How Analytics is helping Credit Managers become Finance Leaders
Credit managers have always played a critical role in making sure that the right balance is maintained between risk aversion and profit maximization. As the digitization of financial services continues, they can leverage that experience to take the next step change – from day-to-day, tactical support to long term, strategic impact. Combining the latest technologies with their deep business expertise – they can examine their businesses to answer questions such as “where can we grow”, “how can we reduce lending risk” and “how can we tap into market segments which we have previously avoided”.
The proliferation of analytics provides tremendous opportunities to grow business. As per Accenture, more than a third of the world’s adult population make little or no use of formal financial service, and serving this huge market of unbanked and underbanked could generate about $380 billion in new revenues. To seize this opportunity, credit managers need to use analytics extensively. Analytics can help where traditional scoring models do not work. By collecting data from borrowers’ smartphones on their utility payment patterns, contacts quality, phone usage patterns, messages on banking and non-banking transactions, etc., along with the psychometric data collected through questionnaires to gauge borrower’s characteristics, like honesty, ethics, etc., predictive algorithms can determine the intent to pay, facilitating them to offer loans to even those individuals who do not have a credit history. To begin with, these predictive models may be less effective, but eventually, as machine learning algorithms improve, the decisioning will get more and more accurate. This would enable them to confidently automate the processes resulting into lower costs, extended reach, and enhanced customer experience.
Even in situations where the loan applicants have been assigned credit scores by the credit bureau, there is often the question of accuracy involved. In fact, in the US, it was found that more than one in five consumers have a ‘potentially material error’ in their credit file that makes them look riskier than they are. Predictive analytics can enable credit managers to reduce the lending risk by making data driven decisions. Using statistics and machine learning techniques, they can analyze the data available from various sources to create credit scoring models on their own, specific to their business. These models incorporate financial and non-financial data such as demographic and profile information to do forward-looking analysis of the probability of default for a borrower over various timeframes, and calculate the potential expected loss in case of default. In-house analytics can empower them to generate insights that are transparent (for inputs, methodologies, and assumptions) and flexible (in changing assumptions and input parameters, which can be updated frequently).
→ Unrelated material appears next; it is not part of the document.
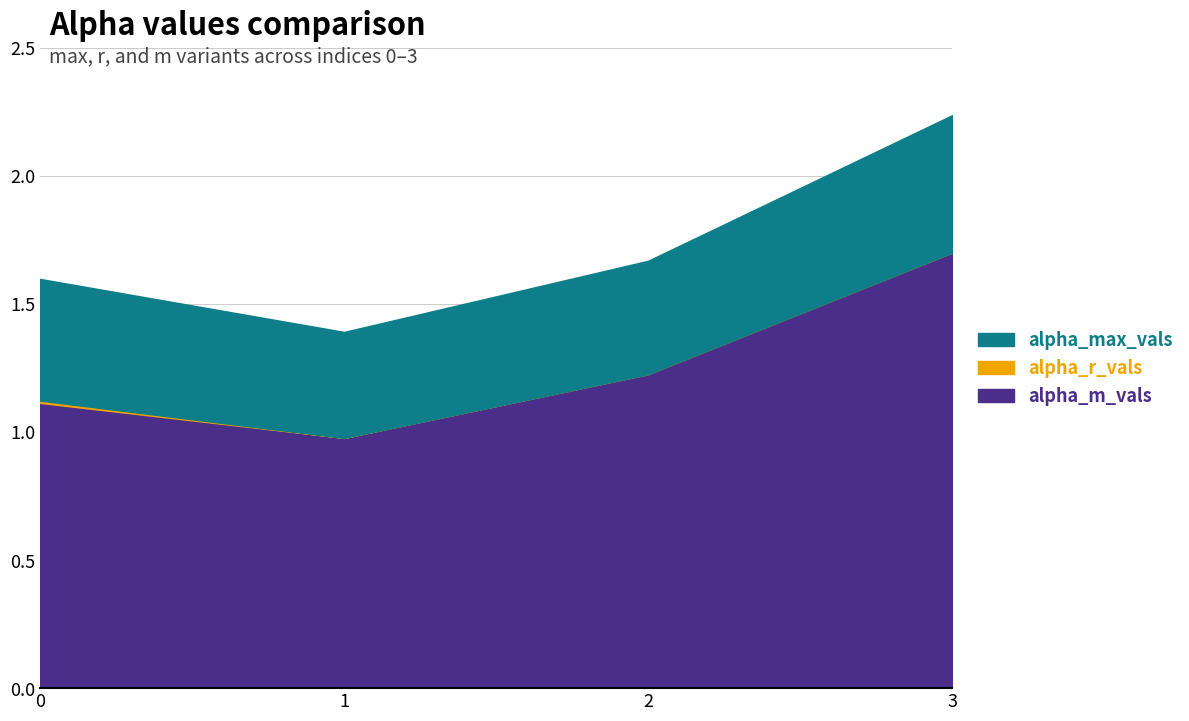

Where is alpha_r_vals nearest to the value 1?

1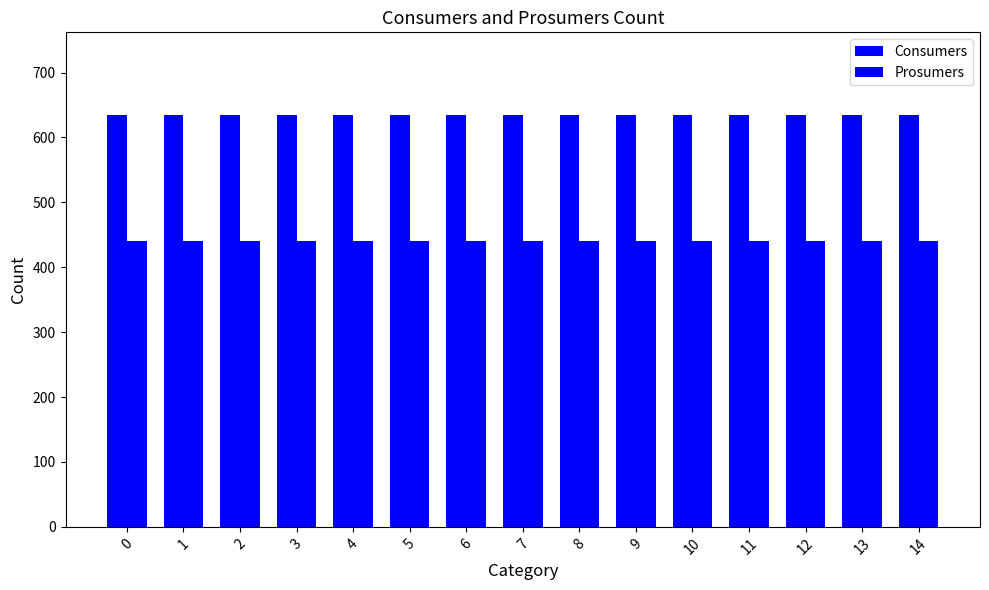

True or false: Consumers has a value of 635 at 7.

True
In fact, Predictive analytics can be utilized to improve the customer experience throughout the loan lifecycle. Marketing departments can benefit through improved targeting in their campaigns, and credit risk departments can create scorecards to make more informed decisions on whether or not to accept an application. Opportunities for cross-sell and upsell can also be identified by analyzing the behavior of existing customers and by assessing the risk of default, proactive actions can be taken to mitigate the risk early. Collection analytics can predict the likelihood of delinquent customers paying back the debt and the right channel to reach out to these customers. This would not only help in increasing the interest revenue, but also in reducing the collection costs.
Although analytics based credit scoring systems are rapidly being implemented and used by many FIs nowadays, these systems have their own challenges. They are either not comprehensive in their offerings or not user friendly thus not enabling business users to use the system on their own without much dependency on others. A predictive analytics scoring system should be able to build models using different types of algorithms using a variety of data coming from various sources including social media, utility and mobile data. Using techniques like decision trees and strategy maps, it should provide answers to questions such as the potential segments and the optimum strategy of managing customers. The real benefit of a scorecard is only evident on implementation, so the system should provide hassle-free deployment, and also APIs to enable the handling of remote requests for model scoring in real-time. Last but not the least, as every model degrades over time due to reasons like economic drift, automated model monitoring capabilities are a must in order to guide credit managers to tweak the models whenever required and neutralize the impact of these changes on business.
Forward-looking credit mangers are evolving themselves today, to set the expectations of tomorrow where they want to be looked upon as finance leaders. With the help of predictive analytics, these managers have started getting involved into organization’s strategic endeavors and are taking broader set of responsibilities which could include defining the organization’s overall vision.